» Aim of the exercise
Each entry should be returned exactly as written, with no pictures carried over.

» The input
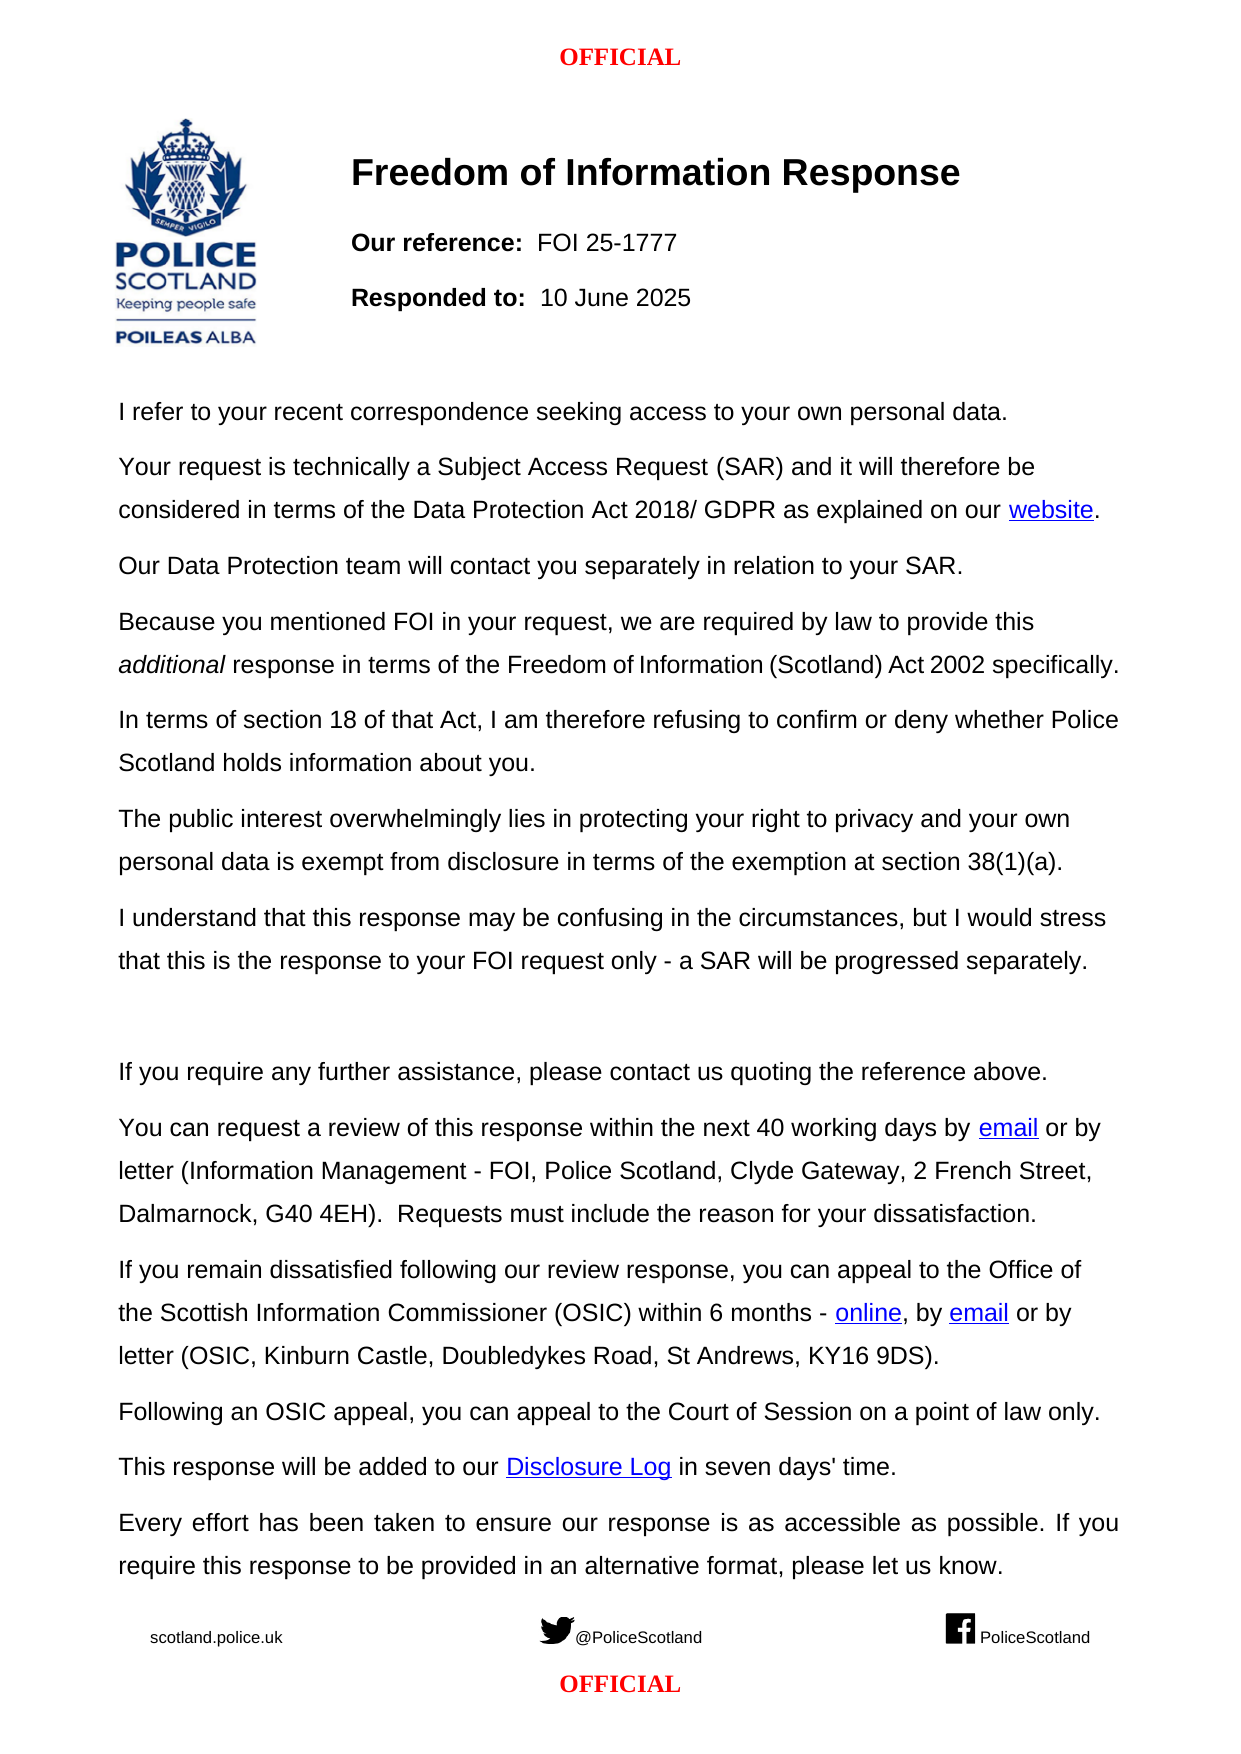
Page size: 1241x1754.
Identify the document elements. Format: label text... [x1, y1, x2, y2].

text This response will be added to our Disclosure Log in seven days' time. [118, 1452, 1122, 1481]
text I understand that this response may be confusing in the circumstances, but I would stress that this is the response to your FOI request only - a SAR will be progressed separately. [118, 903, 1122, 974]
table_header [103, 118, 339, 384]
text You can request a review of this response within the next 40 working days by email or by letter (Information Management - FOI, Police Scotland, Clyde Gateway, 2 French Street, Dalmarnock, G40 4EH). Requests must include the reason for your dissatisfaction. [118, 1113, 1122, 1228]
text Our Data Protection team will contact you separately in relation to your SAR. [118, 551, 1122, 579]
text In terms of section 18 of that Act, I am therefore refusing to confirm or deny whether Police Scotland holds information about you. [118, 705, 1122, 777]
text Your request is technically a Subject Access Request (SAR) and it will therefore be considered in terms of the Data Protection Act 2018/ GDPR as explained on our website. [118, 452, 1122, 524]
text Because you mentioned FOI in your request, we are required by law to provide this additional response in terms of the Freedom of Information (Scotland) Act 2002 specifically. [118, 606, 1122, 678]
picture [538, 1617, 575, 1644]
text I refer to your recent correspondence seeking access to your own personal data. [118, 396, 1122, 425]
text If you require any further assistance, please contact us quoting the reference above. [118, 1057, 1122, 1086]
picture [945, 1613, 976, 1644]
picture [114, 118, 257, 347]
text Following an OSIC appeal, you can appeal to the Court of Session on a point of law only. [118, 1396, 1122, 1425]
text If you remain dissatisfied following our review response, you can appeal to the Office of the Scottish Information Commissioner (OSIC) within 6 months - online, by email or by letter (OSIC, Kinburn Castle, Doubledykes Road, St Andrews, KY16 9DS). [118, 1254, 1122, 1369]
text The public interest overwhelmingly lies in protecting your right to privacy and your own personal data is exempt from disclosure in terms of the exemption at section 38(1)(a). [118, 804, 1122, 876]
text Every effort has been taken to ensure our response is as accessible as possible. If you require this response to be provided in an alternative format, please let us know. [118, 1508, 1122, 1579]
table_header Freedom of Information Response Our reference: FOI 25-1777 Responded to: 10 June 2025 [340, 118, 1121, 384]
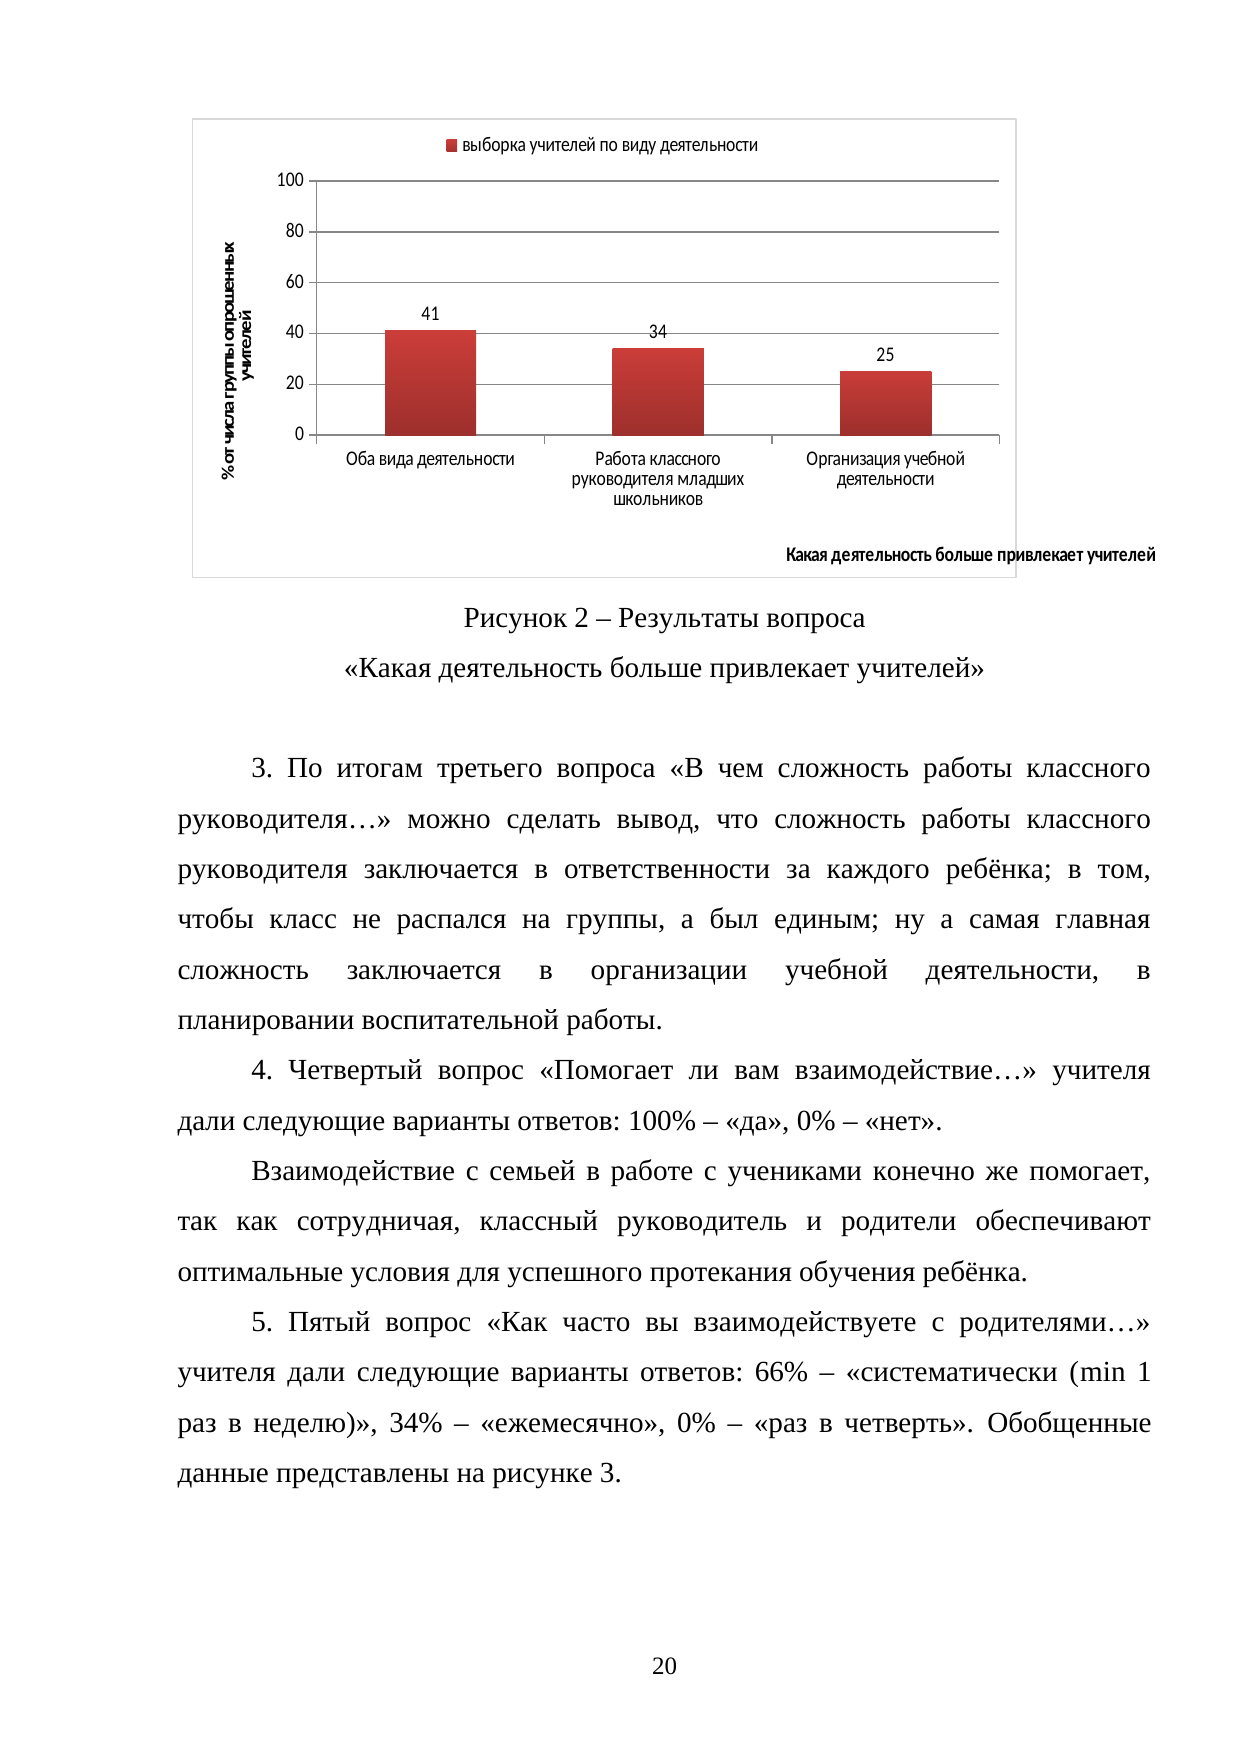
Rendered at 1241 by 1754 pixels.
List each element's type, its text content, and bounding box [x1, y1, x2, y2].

» Task output
Page size: 1241x1754.
Identify the document elements. Format: label text... [x1, y1, x2, y2].

text This response will be added to our Disclosure Log in seven days' time. [118, 1452, 1122, 1481]
text I understand that this response may be confusing in the circumstances, but I would stress that this is the response to your FOI request only - a SAR will be progressed separately. [118, 903, 1122, 974]
table_header [103, 118, 339, 384]
text You can request a review of this response within the next 40 working days by email or by letter (Information Management - FOI, Police Scotland, Clyde Gateway, 2 French Street, Dalmarnock, G40 4EH). Requests must include the reason for your dissatisfaction. [118, 1113, 1122, 1228]
text Our Data Protection team will contact you separately in relation to your SAR. [118, 551, 1122, 579]
text In terms of section 18 of that Act, I am therefore refusing to confirm or deny whether Police Scotland holds information about you. [118, 705, 1122, 777]
text Your request is technically a Subject Access Request (SAR) and it will therefore be considered in terms of the Data Protection Act 2018/ GDPR as explained on our website. [118, 452, 1122, 524]
text Because you mentioned FOI in your request, we are required by law to provide this additional response in terms of the Freedom of Information (Scotland) Act 2002 specifically. [118, 606, 1122, 678]
picture [538, 1617, 575, 1644]
text I refer to your recent correspondence seeking access to your own personal data. [118, 396, 1122, 425]
text If you require any further assistance, please contact us quoting the reference above. [118, 1057, 1122, 1086]
picture [945, 1613, 976, 1644]
picture [114, 118, 257, 347]
text Following an OSIC appeal, you can appeal to the Court of Session on a point of law only. [118, 1396, 1122, 1425]
text If you remain dissatisfied following our review response, you can appeal to the Office of the Scottish Information Commissioner (OSIC) within 6 months - online, by email or by letter (OSIC, Kinburn Castle, Doubledykes Road, St Andrews, KY16 9DS). [118, 1254, 1122, 1369]
text The public interest overwhelmingly lies in protecting your right to privacy and your own personal data is exempt from disclosure in terms of the exemption at section 38(1)(a). [118, 804, 1122, 876]
text Every effort has been taken to ensure our response is as accessible as possible. If you require this response to be provided in an alternative format, please let us know. [118, 1508, 1122, 1579]
table_header Freedom of Information Response Our reference: FOI 25-1777 Responded to: 10 June 2025 [340, 118, 1121, 384]
Rendered at 1241 by 1754 pixels.
List each element's type, its text content, and bounding box [x1, y1, x2, y2].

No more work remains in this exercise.